Harris County Moms for Liberty attacks Texas ethnic studies courses
Moms for Liberty in Harris County is pressing Texas officials to review ethnic studies courses they call indoctrination, even as state-approved versions grew out of Houston ISD work.

Harris County Moms for Liberty is urging Texas legislators and State Board of Education members to review ethnic studies courses after calling some classroom material “Marxist-Leninist indoctrination” and arguing that tax dollars are funding it. The fight has landed in Houston first, where a state-approved Mexican American Studies course was built from a Houston Independent School District model.
Texas already has two standalone ethnic studies options in high school. On April 13, 2018, the State Board of Education voted to begin approving Texas Essential Knowledge and Skills for Mexican American Studies using a Houston ISD course as the basis. On April 17, 2020, the board unanimously approved African American Studies standards. Texas became the first state to offer standalone Mexican American Studies and African American Studies high school courses.
The Texas Education Agency says TEKS are the state standards for what students should know and be able to do, and the State Board of Education has legislative authority to adopt them. TEA says the current social studies TEKS were revised to align with legislative requirements passed in the 87th Legislature and were implemented in the 2024-2025 school year. Those standards govern what districts teach, which makes the debate about ethnic studies less about slogans and more about who decides the content in public classrooms.

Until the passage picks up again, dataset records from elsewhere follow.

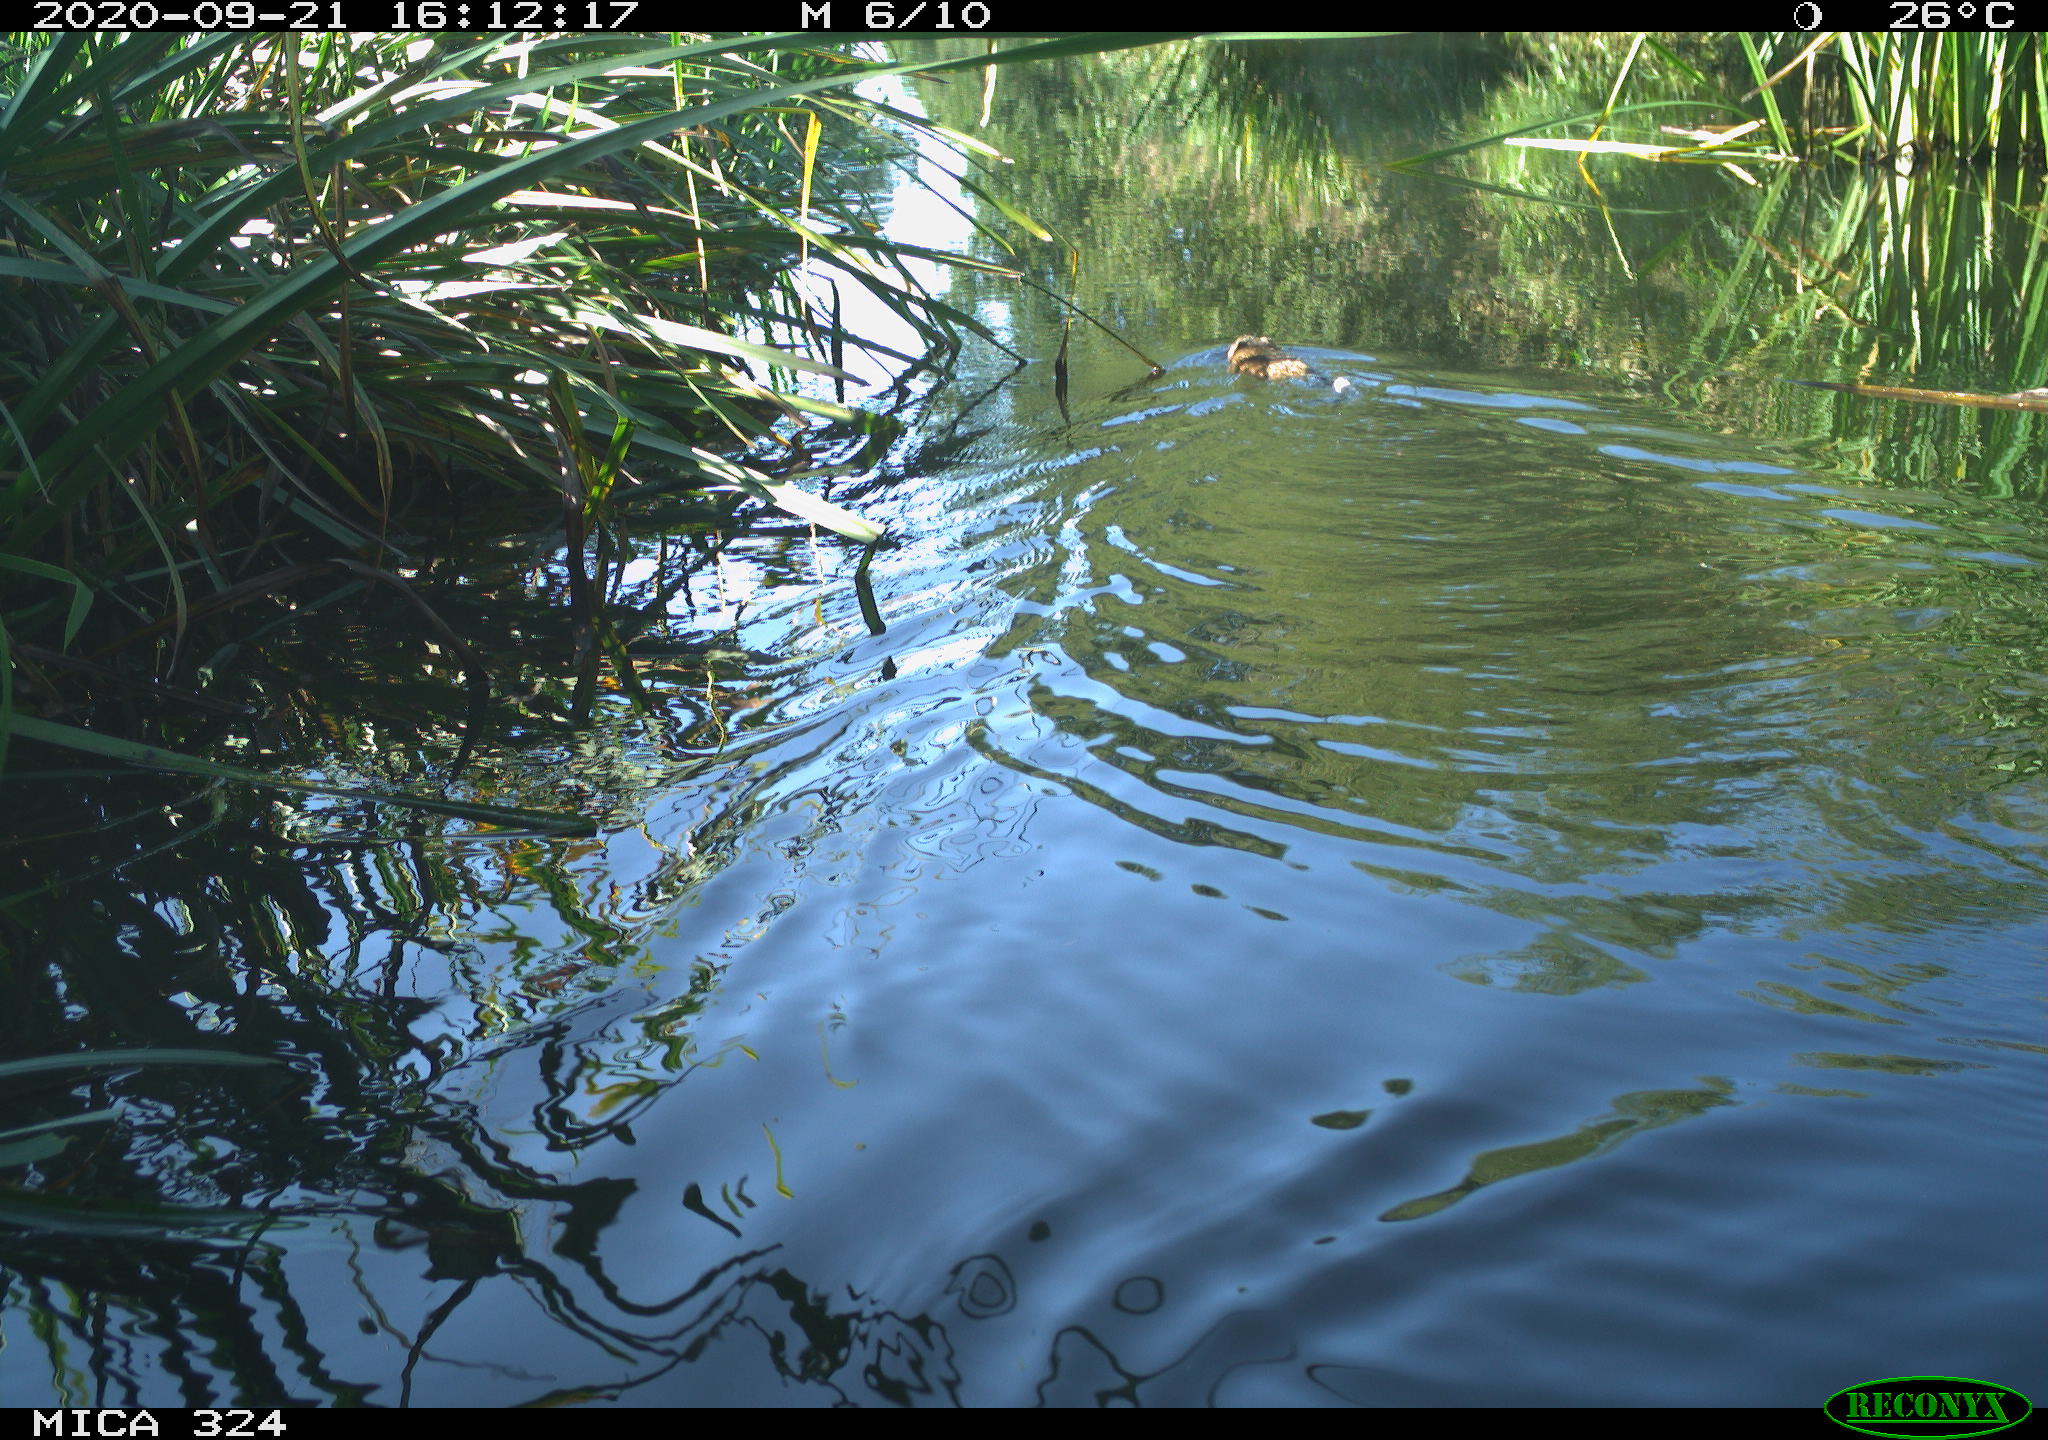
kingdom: Animalia
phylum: Chordata
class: Mammalia
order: Rodentia
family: Cricetidae
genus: Ondatra
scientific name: Ondatra zibethicus
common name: Muskrat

The issue also intersects with the Legislature. In 2025, House Bill 178 sought to expand the social studies foundation curriculum to include ethnic studies more broadly. Committee analysis said it would make ethnic studies part of the social studies component for districts offering K-12, and one analysis said the change would apply to students entering ninth grade in the 2026-2027 school year or later. That would have pushed the question beyond elective courses and into the core curriculum.

The debate is unfolding as the State Board of Education rewrites parts of the state’s broader curriculum. The board held special meetings on social studies standards on February 25, 2026, and later, on June 26, approved new K-8 social studies TEKS and a required literature reading list while postponing final action on some major high school courses. Texas Values and other conservative groups praised the June changes as restoring emphasis on American history, while critics said the revisions could reduce attention to race, slavery and cultural diversity.
In Harris County, where Houston helped shape the first Mexican American Studies standards and school systems serve one of the state’s largest and most diverse student populations, the argument is no longer abstract. The next round of decisions will determine whether ethnic studies remain specialized courses or become part of the foundation every Texas student must take.